Fourth Circuit reverses lower court’s decision in bank class action certification
On August 5, the U.S. Court of Appeals for the 4th Circuit reversed and remanded a lower court’s decision that denied a plaintiff’s motion for class certification in her lawsuit against a bank. The plaintiff, a South Carolina resident, alleged the defendant engaged in three wrongful practices: (i) treating accounts as overdrawn despite having sufficient funds; (ii) charging multiple insufficient-funds fees for a single transaction; and (iii) imposing two separate out-of-network fees for a single out-of-network ATM withdrawal transaction. The plaintiff sought to certify nationwide classes for each type of alleged improper fee, but the bank argued that South Carolina’s “Door Closing Statute” barred her from representing nonresident class members whose claims did not arise in South Carolina. The district court sided with the bank and denied certification, limiting the class to South Carolina residents. As a result of the limited class, the district court also held that the plaintiff could not meet the numerosity requirement for class certification.
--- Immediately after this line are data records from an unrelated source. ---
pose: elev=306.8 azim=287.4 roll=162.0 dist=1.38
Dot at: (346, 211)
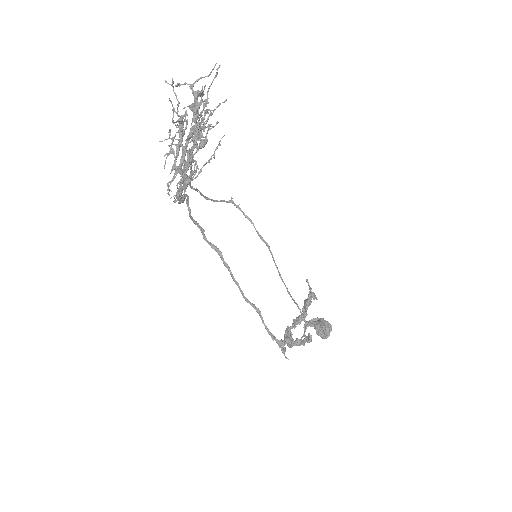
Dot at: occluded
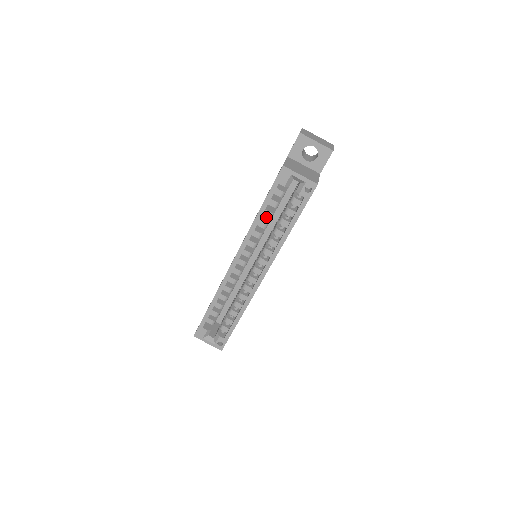
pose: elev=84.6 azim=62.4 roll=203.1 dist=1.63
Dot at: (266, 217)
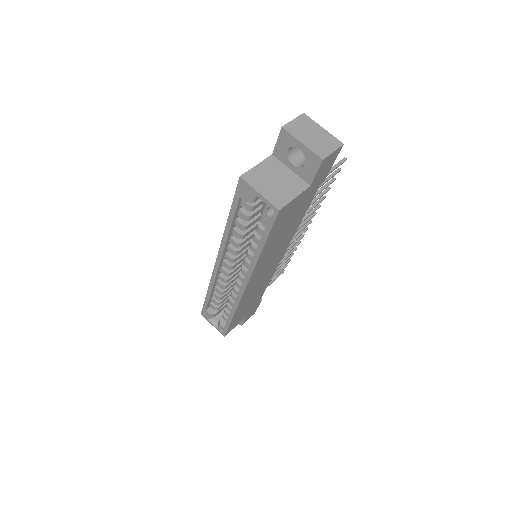
Dot at: occluded
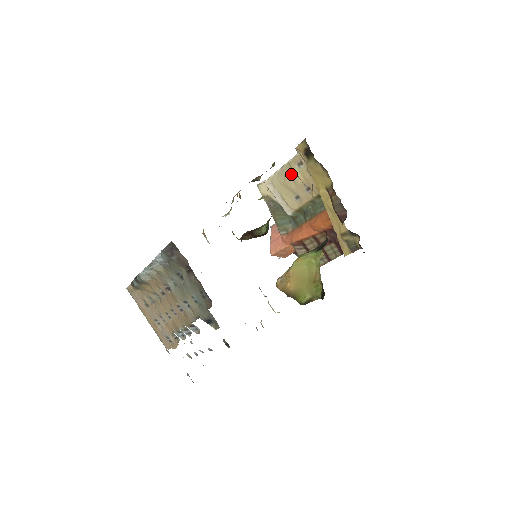
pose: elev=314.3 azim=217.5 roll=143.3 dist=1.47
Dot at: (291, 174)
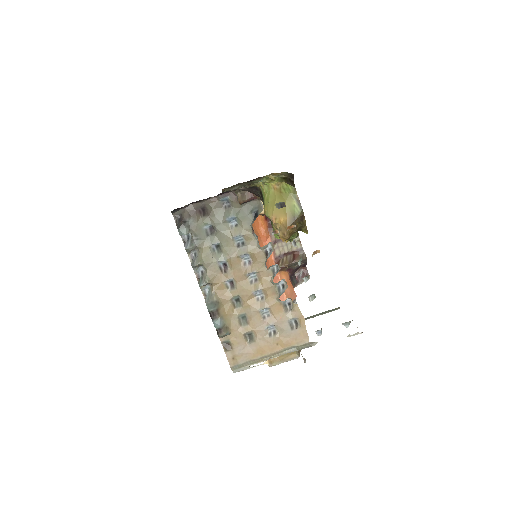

On appeal, the 4th Circuit found that the district court erred by applying the Door Closing Statute to restrict class membership in federal court. The appellate court held that Federal Rule of Civil Procedure 23 governs class certification and empowers a federal court to certify a class in every case where Rule 23’s criteria are met and noted that a state cannot limit that permission by imposing additional requirements. The panel concluded that because the Door Closing Statute directly conflicts with Rule 23, the federal rule controls, and remanded the case for further proceedings.